Sieben Kilometer Schmerzen auf den Pfänder
Heute in der Früh, zuerst einmal den Wetterbericht anhören, dann die Enstscheidung, eine kürze, aber qualvolle Strecke muß her. Ich checkte die Rennräder und wahr froh, dass in meinen Vorderrad noch Luft drin war, dass Mittel von gestern hat super gehalten.
An der eigenen Tankstelle vor dem Stellplatz noch kurz eine Kontrolle und dann ab Richtung Lindau. Man merkt, dass wir zwei jetzt schon länger mit dem Rennrad unterwegs sind, denn der Führungswechsel klappt wirklich super und wir legten bis Lindau, wirklich eine gute Geschwindigkeit hin.Dann weiter Richtung Bregenz, bis zum Kreisverkehr mit der Beschilderung Richtung Pfänder.
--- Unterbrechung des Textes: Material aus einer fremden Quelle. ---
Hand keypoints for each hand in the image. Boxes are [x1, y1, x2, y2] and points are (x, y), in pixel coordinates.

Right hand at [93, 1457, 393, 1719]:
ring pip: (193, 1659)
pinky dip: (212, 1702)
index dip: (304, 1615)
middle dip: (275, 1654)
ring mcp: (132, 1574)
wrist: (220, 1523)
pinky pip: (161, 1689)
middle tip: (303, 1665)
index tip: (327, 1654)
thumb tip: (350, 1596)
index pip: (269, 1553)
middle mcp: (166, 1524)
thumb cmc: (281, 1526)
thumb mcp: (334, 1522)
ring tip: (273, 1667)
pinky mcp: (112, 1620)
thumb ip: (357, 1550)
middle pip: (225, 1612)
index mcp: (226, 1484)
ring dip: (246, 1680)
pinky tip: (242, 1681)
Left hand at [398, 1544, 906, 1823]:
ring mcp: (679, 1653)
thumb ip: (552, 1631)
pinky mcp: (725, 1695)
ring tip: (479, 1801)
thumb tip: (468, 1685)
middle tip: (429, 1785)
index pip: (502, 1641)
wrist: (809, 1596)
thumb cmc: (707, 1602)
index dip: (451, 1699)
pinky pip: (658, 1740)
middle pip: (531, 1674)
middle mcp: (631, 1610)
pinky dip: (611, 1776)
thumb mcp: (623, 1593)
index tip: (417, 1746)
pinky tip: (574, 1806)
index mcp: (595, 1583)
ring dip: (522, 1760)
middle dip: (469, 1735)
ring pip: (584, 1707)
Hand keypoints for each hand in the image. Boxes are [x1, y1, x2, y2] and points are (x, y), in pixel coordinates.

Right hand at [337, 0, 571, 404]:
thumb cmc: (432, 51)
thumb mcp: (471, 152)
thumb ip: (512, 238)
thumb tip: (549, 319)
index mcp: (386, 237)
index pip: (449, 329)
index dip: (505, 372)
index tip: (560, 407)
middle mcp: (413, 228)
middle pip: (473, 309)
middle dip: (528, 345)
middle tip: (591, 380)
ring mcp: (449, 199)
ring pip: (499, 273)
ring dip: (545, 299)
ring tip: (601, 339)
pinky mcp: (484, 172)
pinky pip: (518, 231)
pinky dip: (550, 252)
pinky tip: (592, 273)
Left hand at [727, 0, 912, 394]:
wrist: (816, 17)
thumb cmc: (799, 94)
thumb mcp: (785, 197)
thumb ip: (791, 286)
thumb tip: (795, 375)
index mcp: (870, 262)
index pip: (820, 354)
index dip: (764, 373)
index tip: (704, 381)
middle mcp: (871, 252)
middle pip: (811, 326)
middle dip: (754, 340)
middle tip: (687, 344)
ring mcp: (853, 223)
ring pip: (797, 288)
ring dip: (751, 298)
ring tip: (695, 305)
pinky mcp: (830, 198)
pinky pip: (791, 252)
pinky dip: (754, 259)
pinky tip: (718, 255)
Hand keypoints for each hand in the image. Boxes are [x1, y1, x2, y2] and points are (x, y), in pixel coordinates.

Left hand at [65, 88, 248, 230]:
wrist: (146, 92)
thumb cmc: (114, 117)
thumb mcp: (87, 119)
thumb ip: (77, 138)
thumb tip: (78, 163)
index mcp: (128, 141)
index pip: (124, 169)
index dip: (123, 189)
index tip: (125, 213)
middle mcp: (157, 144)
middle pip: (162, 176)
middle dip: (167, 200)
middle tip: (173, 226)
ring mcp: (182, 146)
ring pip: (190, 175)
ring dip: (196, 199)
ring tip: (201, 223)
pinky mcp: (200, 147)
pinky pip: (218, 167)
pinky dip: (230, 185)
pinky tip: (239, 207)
Bei dem Schild Pfänder 7 Kilometer musste ich unbedingt nochmal anhalten, denn Bernd und ich wussten jetzt was auf uns zukommt, denn wir waren ja schon mal oben mit dem MTB, aber mit dem Rennrad noch nicht.
Ich gab die Taktik aus, angehalten wird erst am Gipfelkreuz, ja als Allgäuer wissen wir, was es bedeutet sich noch oben zu quälen. Der Blick auf die zurückgelegte Strecke und auf den Bodensee, war immer einen geistige Stärke weiterhin zu kämpfen.
Zwischendurch hatten wir einen netten Ratsch, mit MTB-Fahrer, die sofort erkannt haben, dass wir es drauf haben. Bernd natürlich mit seinem neuen Trikot von STO, zeigte keine Minute Schwächen, ich bin echt stolz auf Dich alter Kumpel, so ist es recht.
Am Gipfelkreuz angelangt, setzte Bernd noch kurz eine Blitzmeldung ab, dann habe ich ihn begeistert, gleich weiter Richtung Pfänderbahn. Mit meinen Schuhen war es nicht so angenehm, Bernd hatte da den besseren Halt. Der Ausblick war wirklich super, hier konnten wir sogar sehen, wo wir gestern gefahren sind.
Leider war das Wetter nicht so gut, denn wir machten uns gleich fertig für die Abfahrt. Es fing schon an zu Blitzen und zu Donnern und ich wollte auf jeden Fall unten sein, bevor das Gewitter beginnt.
Wir blieben trocken, dann wieder in der zweier Führung Richtung Lindau, ich habe Bernd einen tollen Eisbecher versprochen für die tolle Leistung. In Lindau dann, fing es an zu tröpfeln. Die Enstscheidung - weiter Richtung Heimat.
Einen kurzen Boxenstopp bekamen wir aber dennoch, denn wir trafen noch Conny und Raime, die sportlich mit dem MTB unterwegs waren, wir waren wirklich glücklich, sie nach dem gestrigen Abend nochmal zu sehen.
Zu Hause angelangt, dann die verdiente Belohnung, Sulz, Tiramisu, Kaffee und zum Schluß kam noch Stefan vorbei und berichtete von seiner Tour die 100 Kilometer betrug.
Hoffentlich hält das Wetter noch ein wenig, denn Morgen wollen wir auch noch sportlich unterwegs sein. Es war eine schöne Tour.